DIRECTIVE 1:
Answer these questions about the post on the death of Lana Morris:
(a) Who shot Ms. Morris, and where?
(b) Which group gained more access to services after the writer arrived?
(c) What does the writer say is grossly underfunded?
#### EXCERPT ####
This morning news in Queens

This morning anti-domestic violence advocates in Queens face the news of Lana Morris’ death.  Ms. Morris was shot by her husband in St. Albans yesterday evening.  This tragic event is faced by us advocates with the questions that plague us every time a sister in the community falls to Domestic Violence: What did we do?  What didn’t we do?  What could we have done?  What needs to be done better?

An anti-domestic violence advocate faces a fatality as a real loss, a face we see every day, a client we cared for very much during her process of healing and her search for social justice.

I remember one time a friend had casually suggested that a challenge of the work I do was to face the place and time where I can’t do anything about the situation.  People will look at Ms. Morris case and think that perhaps any service provider who came in contact with her is now going through this difficult challenge.  They are, but perhaps not in the completely disempowered fashion my friend had suggested.  Sure, service providers, even those who are first responders like EMT and the NYPD, can’t take a gun away from a violent individual once he chooses to commit a heinous crime.  We can’t get into his conscience after the full effects of patriarchy implanted the anti-social trait that would make him a perpetrator of femicide, goes off after years of pressure building that makes him think what he is doing is completely justifiable by whatever problems were present in the relationship, which according to him: “she created”.

But that is not what makes me feel dis-empowered that I “can’t do anything about the situation”.  I am living in the era where the need for responsive services is still needed to prevent the further victimization of a person already victimized and I accept that.  I accept that my efforts may come too late or not have a big enough impact at the face of the huge social dysfunction that is Domestic Violence.  I can accept it, because I facilitate an amount of social justice to people who would otherwise not have it if I were not sitting at this desk.  I accept it because more Spanish speakers can have access to services once I arrived here.

What would have made me feel really dis-empowered at a time like this would have been to have chosen some other path in my career, to not have become politically active about Domestic Violence, to not have conversations at home and in my community about the real phenomena that is Domestic Violence, as opposed to the droned out message full of stigmas, isms, prejudice and oppression that still meanders about in society which reinforces every aspect of Domestic Violence.

What would make me feel real dis-empowered is to not have known, ever, that the preventive services needed for the next generation to have no Domestic Violence like this program are grossly underfunded.  The demand to educate young men and potential batterers in the community is huge, but the programs hardly have the fuel.  We have the money to build and privatize Correctional facilities, fund wars, pay high executive people, but not enough money to teach a young man that he needs to treat a woman with respect.  We have huge funding to clog the entertainment industry with misogynist messages, but not enough to change mentalities about aggressiveness, violence and family dysfunction.
#### EXCERPTED DATA ####
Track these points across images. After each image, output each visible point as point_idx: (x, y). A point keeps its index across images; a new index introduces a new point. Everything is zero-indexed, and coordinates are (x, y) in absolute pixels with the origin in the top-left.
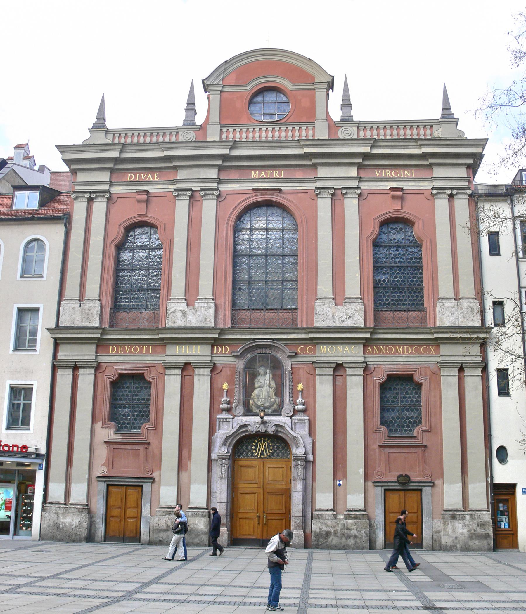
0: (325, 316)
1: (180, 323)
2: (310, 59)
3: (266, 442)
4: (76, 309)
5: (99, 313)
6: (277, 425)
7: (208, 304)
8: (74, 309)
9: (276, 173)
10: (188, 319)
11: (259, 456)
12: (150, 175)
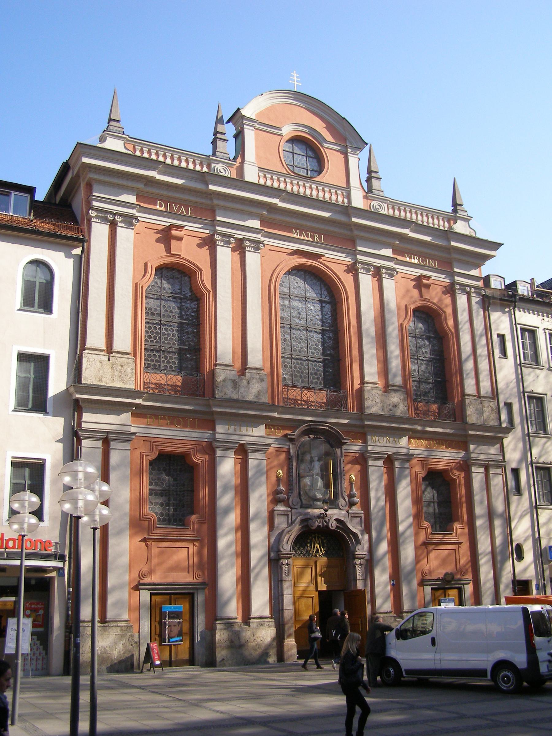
2: (344, 118)
3: (320, 539)
4: (104, 363)
5: (134, 371)
6: (337, 520)
8: (101, 362)
9: (316, 236)
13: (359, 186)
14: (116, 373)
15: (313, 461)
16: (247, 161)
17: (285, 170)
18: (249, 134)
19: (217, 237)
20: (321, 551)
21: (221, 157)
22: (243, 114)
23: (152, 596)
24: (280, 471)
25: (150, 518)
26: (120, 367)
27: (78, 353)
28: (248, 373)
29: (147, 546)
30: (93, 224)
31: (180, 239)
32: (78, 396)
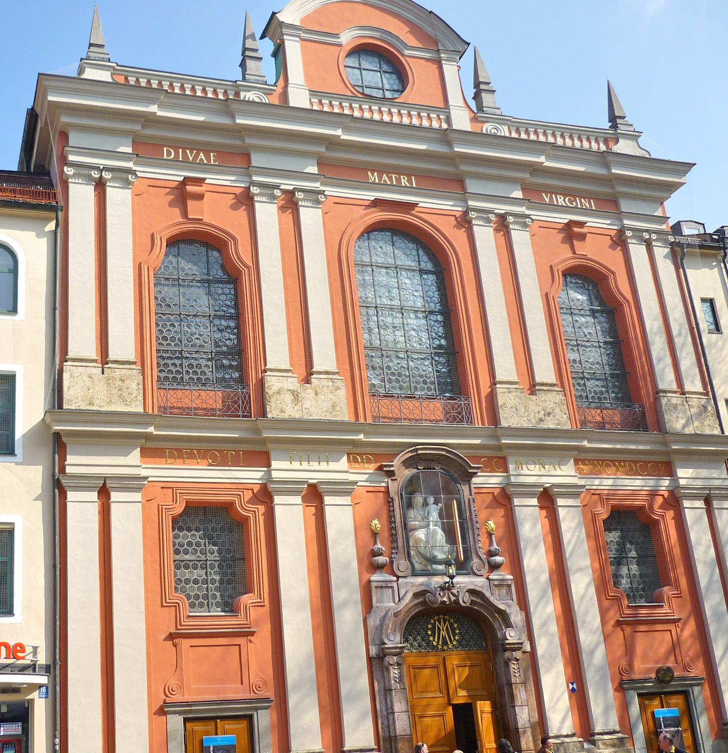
0: (514, 410)
1: (292, 412)
3: (447, 622)
5: (141, 386)
7: (333, 382)
10: (305, 406)
11: (440, 647)
12: (201, 154)
13: (462, 104)
14: (115, 391)
15: (428, 505)
16: (292, 84)
17: (349, 92)
18: (293, 49)
19: (254, 190)
20: (451, 641)
21: (253, 81)
22: (281, 19)
23: (188, 725)
24: (376, 522)
25: (176, 603)
26: (120, 383)
27: (57, 367)
28: (314, 379)
29: (175, 645)
30: (71, 185)
31: (200, 197)
32: (57, 428)
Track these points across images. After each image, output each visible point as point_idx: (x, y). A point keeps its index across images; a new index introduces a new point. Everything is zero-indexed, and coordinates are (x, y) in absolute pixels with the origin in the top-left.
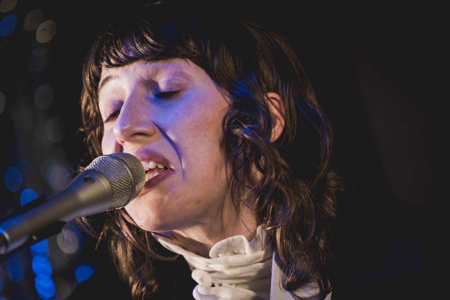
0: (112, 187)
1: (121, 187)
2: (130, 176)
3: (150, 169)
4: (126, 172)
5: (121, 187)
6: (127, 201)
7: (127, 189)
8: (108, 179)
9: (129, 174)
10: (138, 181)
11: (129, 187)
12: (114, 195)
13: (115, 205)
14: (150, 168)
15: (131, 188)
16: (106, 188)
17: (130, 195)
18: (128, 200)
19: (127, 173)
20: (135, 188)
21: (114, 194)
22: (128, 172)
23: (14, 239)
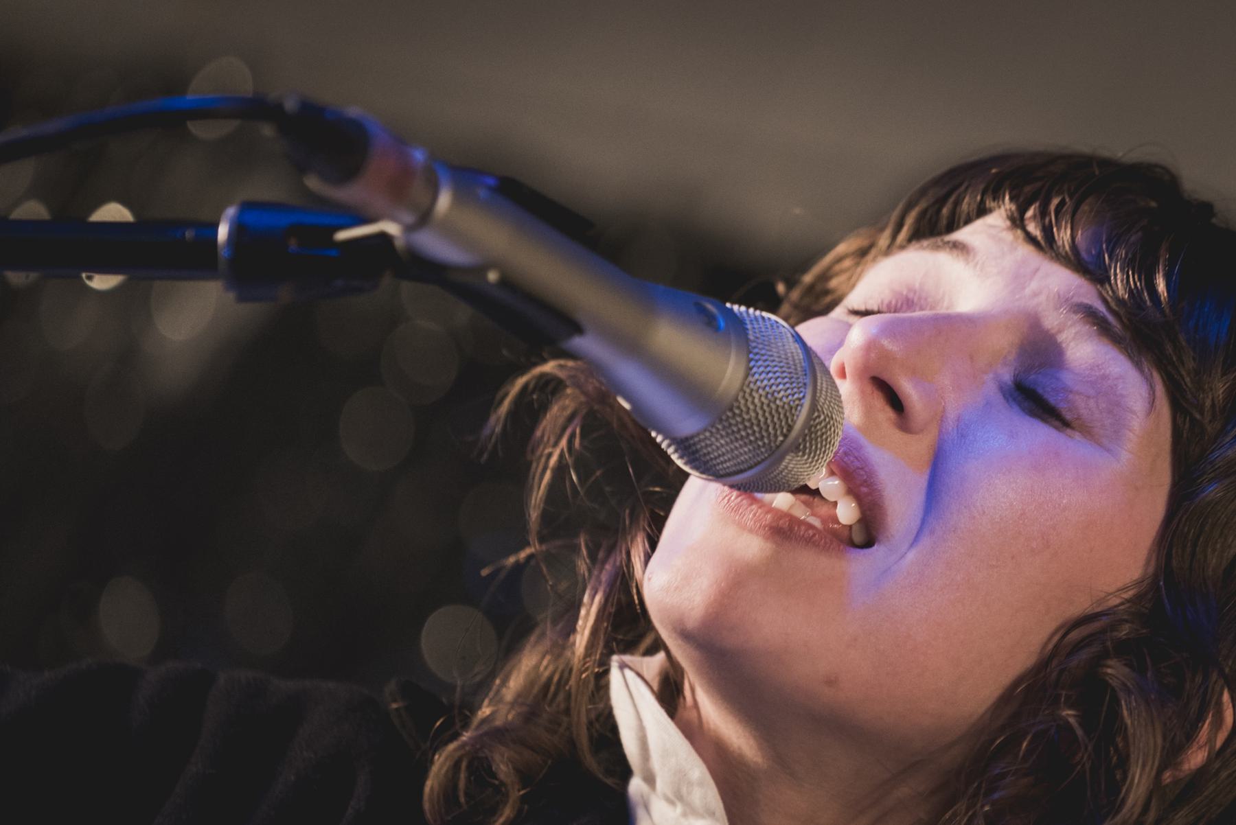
0: (737, 400)
1: (760, 412)
2: (800, 411)
3: (818, 489)
4: (801, 395)
5: (760, 412)
6: (738, 468)
7: (769, 434)
8: (750, 360)
9: (802, 405)
10: (805, 447)
11: (776, 436)
12: (730, 414)
13: (707, 446)
14: (820, 489)
15: (778, 443)
16: (725, 383)
17: (759, 459)
18: (742, 467)
19: (800, 399)
20: (782, 458)
21: (731, 410)
22: (804, 397)
23: (449, 231)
####
DIRECTIVE 2:
From the records, write out the stretch from the line containing "13: (359, 186)" through the line containing "14: (115, 391)". Leave the pictures out of your answer.

WORKED SOLUTION 1:
(a) Her husband shot her, in St. Albans.
(b) Spanish speakers.
(c) The preventive services needed for the next generation to have no Domestic Violence.

WORKED SOLUTION 2:
13: (359, 186)
14: (116, 373)
15: (313, 461)
16: (247, 161)
17: (285, 170)
18: (249, 134)
19: (217, 237)
20: (321, 551)
21: (221, 157)
22: (243, 114)
23: (152, 596)
24: (280, 471)
25: (150, 518)
26: (120, 367)
27: (78, 353)
28: (248, 373)
29: (147, 546)
30: (93, 224)
31: (180, 239)
32: (78, 396)
0: (514, 410)
1: (292, 412)
3: (447, 622)
5: (141, 386)
7: (333, 382)
10: (305, 406)
11: (440, 647)
12: (201, 154)
13: (462, 104)
14: (115, 391)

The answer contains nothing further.